Süddeutsche Zeitung

SZ-Serie: Bier von hier, Folge 4:Wo Trendsetter Station machen

Lesezeit: 2 min

Im Isartaler Brauhaus in Großhesselohe, Münchens ältester Wirtshausbrauerei, gibt es sogar ein Whisky-Bier.

Von Daniela Bode, Pullach

Es zischt. Pumpgeräusche sind zu hören. Die Luft im Gastraum des Isartaler Brauhauses in Pullach duftet süßlich nach Malz. Die beiden Braukessel aus Kupfer sind blitzeblank poliert. Hinter ihnen steht Braumeister Sebastian Maria Stegbauer und setzt das Stationsweizen an, das bei den Gästen so beliebt ist. Bestimmt wegen des Geschmacks. Vielleicht auch wegen des besonderen Ambientes: Durch die großen Scheiben sieht man die S-Bahnen an der Station Großhesselohe ankommen und abfahren.

Bier gebraut wird in dem historischen Backsteingebäude mit Bahnhofsflair bereits seit 1988. "Es war die erste Wirtshausbrauerei in München", sagt Sibylla Abenteuer, Inhaberin des Isartaler Brauhauses. Sie hat vor sechs Jahren mit ihrem Mann Klaus das Haus übernommen und von der Hauseigentümer-Brauerei gepachtet. Damals war das Haus ziemlich heruntergewirtschaftet. Die Abenteuers haben also einiges in das Haus investiert, auch in eine neue Brauanlage, und kräftig renoviert, bis es so tipptopp aussah wie jetzt. Unter anderem hat das Wirtsehepaar historische Tische nachbauen lassen, den Boden erneuert und eine lange Bar aus Massivholz eingebaut.
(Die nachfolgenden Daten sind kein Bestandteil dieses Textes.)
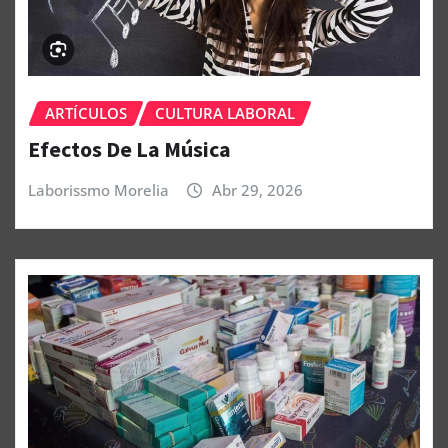
ARTÍCULOS
CULTURA LABORAL
Efectos De La Música
Laborissmo Morelia
Abr 29, 2026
Bis vor einem halben Jahr braute ein Mitarbeiter von Hacker-Paulaner in München das Bier, das die Wirte ihm abkauften. Mit der Brauerei arbeiten die Abenteuers auch heute noch zusammen. Mittlerweile hat das Wirtshaus in Sebastian Stegbauer aber seinen eigenen Braumeister. Der 26-Jährige steht gerne hinter den Braukesseln der kleinen Brauerei, die im Jahr laut der Inhaberin bis zu 1000 Hektoliter Bier herstellt. Denn er braut neben dem Weißbier mit seiner Stammwürze von 12,5 Prozent und einem Alkoholgehalt von 5,2 Prozent auch alle paar Monate saisonale Biere wie einen Maibock oder zuletzt ein obergäriges Sommer-Ale. "Ich freue mich, dass ich mich austoben kann. Das ist für einen Jungbraumeister eine echte Chance", sagt er.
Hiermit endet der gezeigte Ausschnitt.